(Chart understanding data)
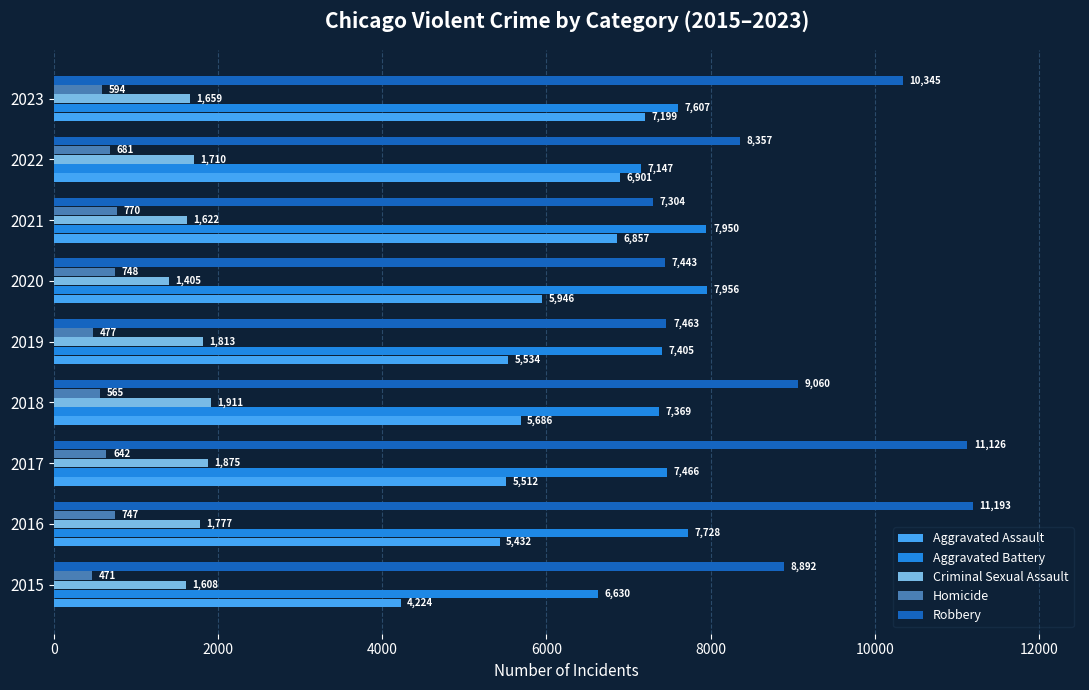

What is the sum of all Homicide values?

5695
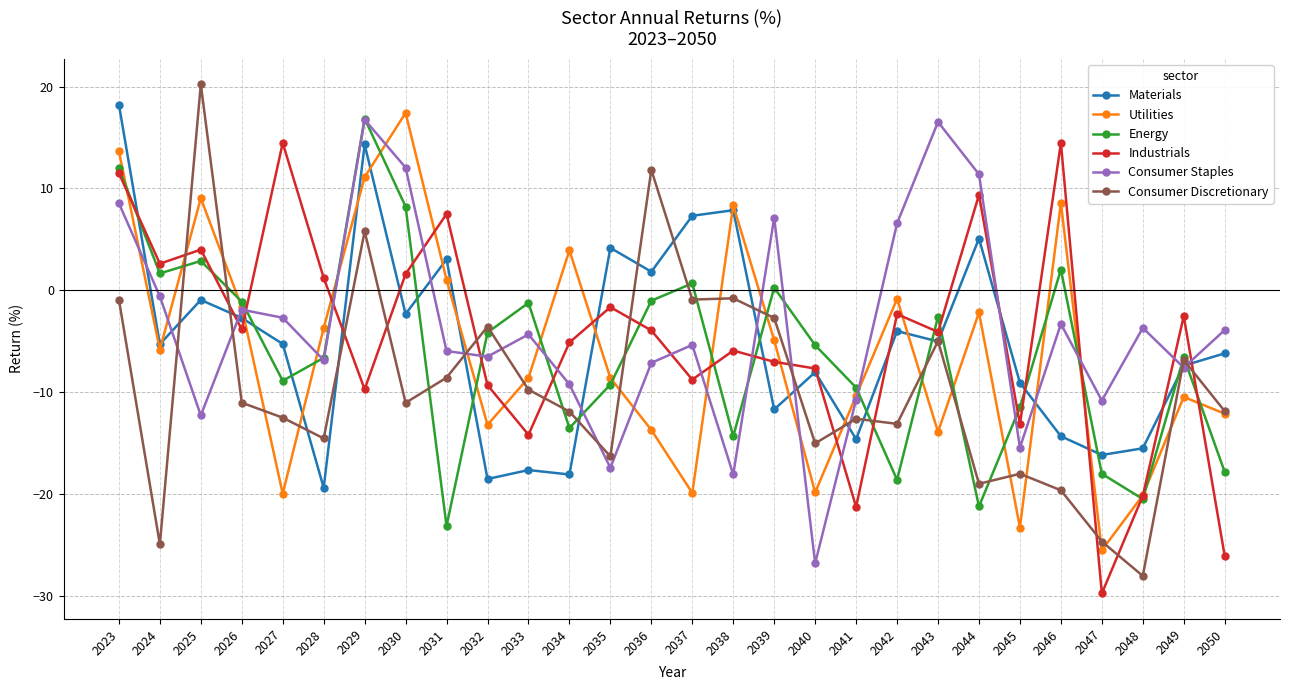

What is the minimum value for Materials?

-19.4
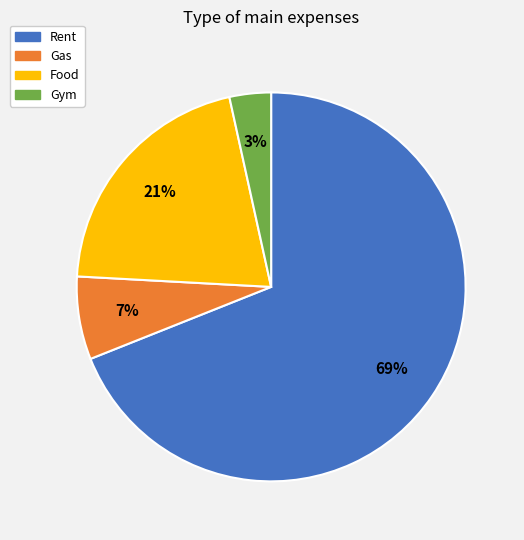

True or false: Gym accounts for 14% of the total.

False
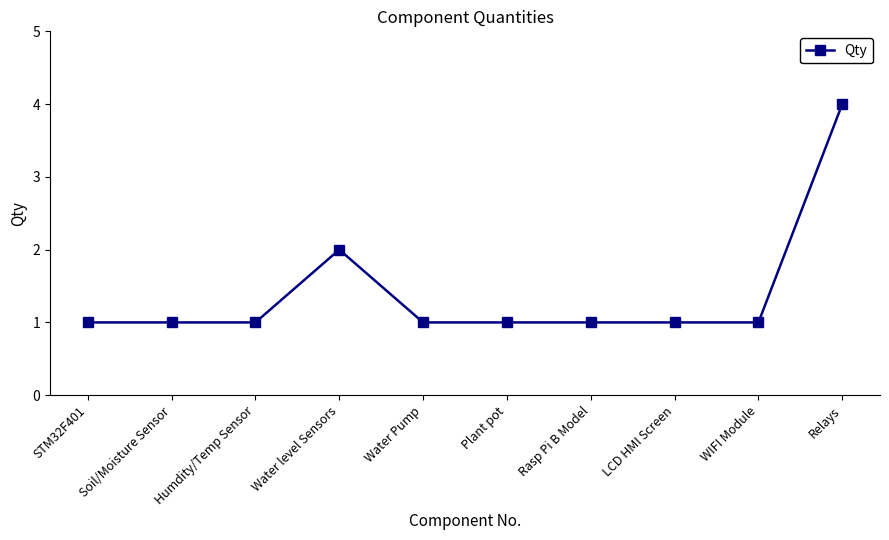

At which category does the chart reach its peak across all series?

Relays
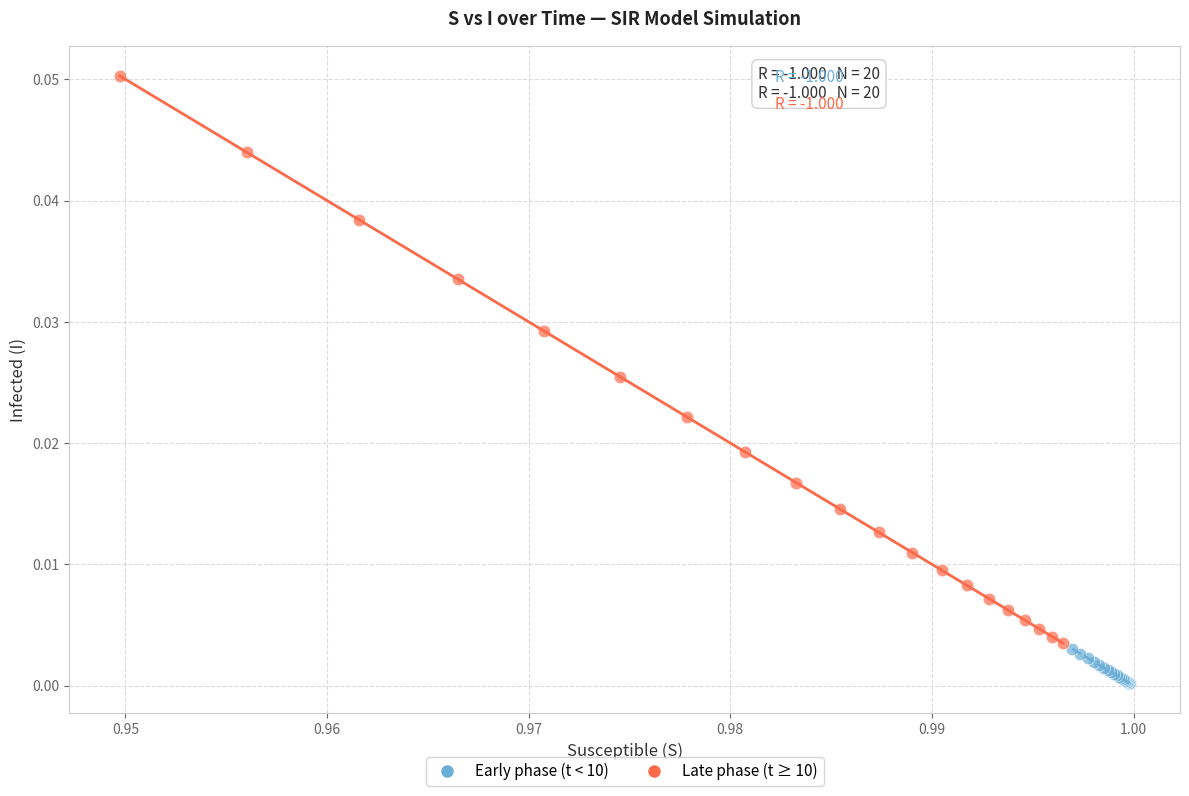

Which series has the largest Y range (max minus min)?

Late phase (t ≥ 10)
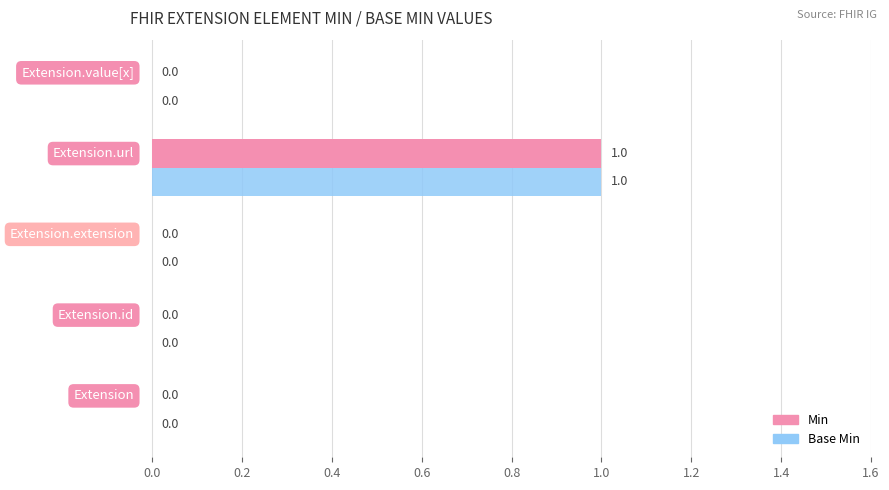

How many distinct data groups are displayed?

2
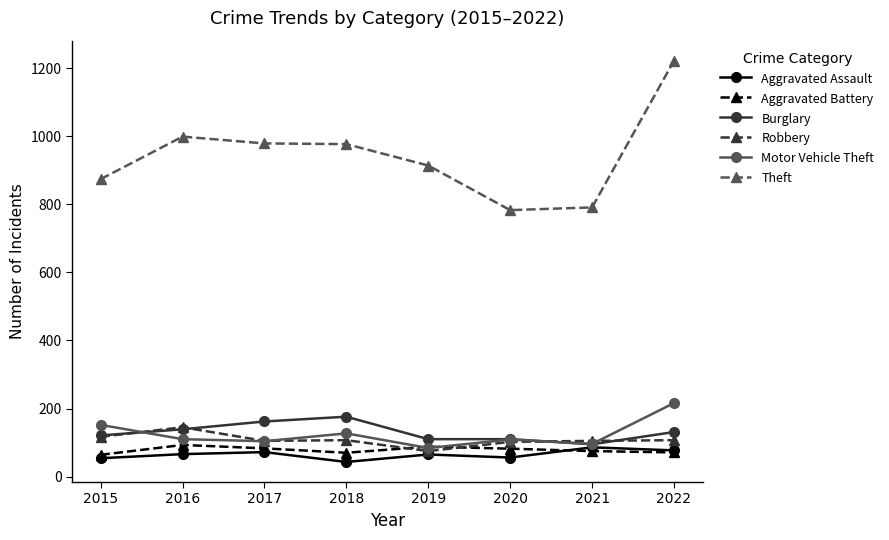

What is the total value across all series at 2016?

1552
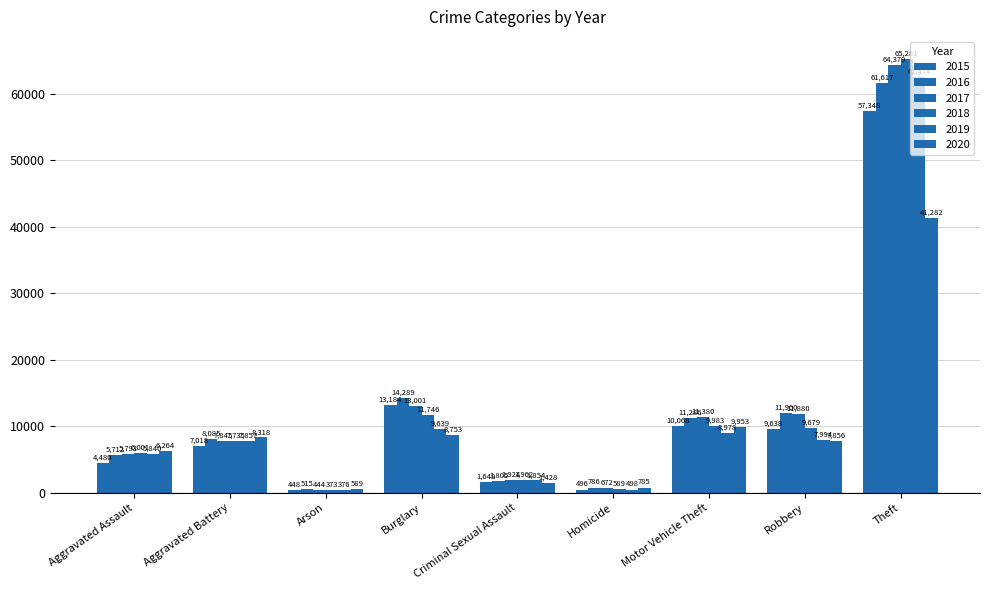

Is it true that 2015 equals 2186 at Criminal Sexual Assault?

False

Work item>
Reproduce every line of the items above verbatim, leaving out the pictures.

Task answer>
What is the sum of all Homicide values?

5695

What is the minimum value for Materials?

-19.4

True or false: Gym accounts for 14% of the total.

False

At which category does the chart reach its peak across all series?

Relays

Which series has the largest Y range (max minus min)?

Late phase (t ≥ 10)

How many distinct data groups are displayed?

2

What is the total value across all series at 2016?

1552

Is it true that 2015 equals 2186 at Criminal Sexual Assault?

False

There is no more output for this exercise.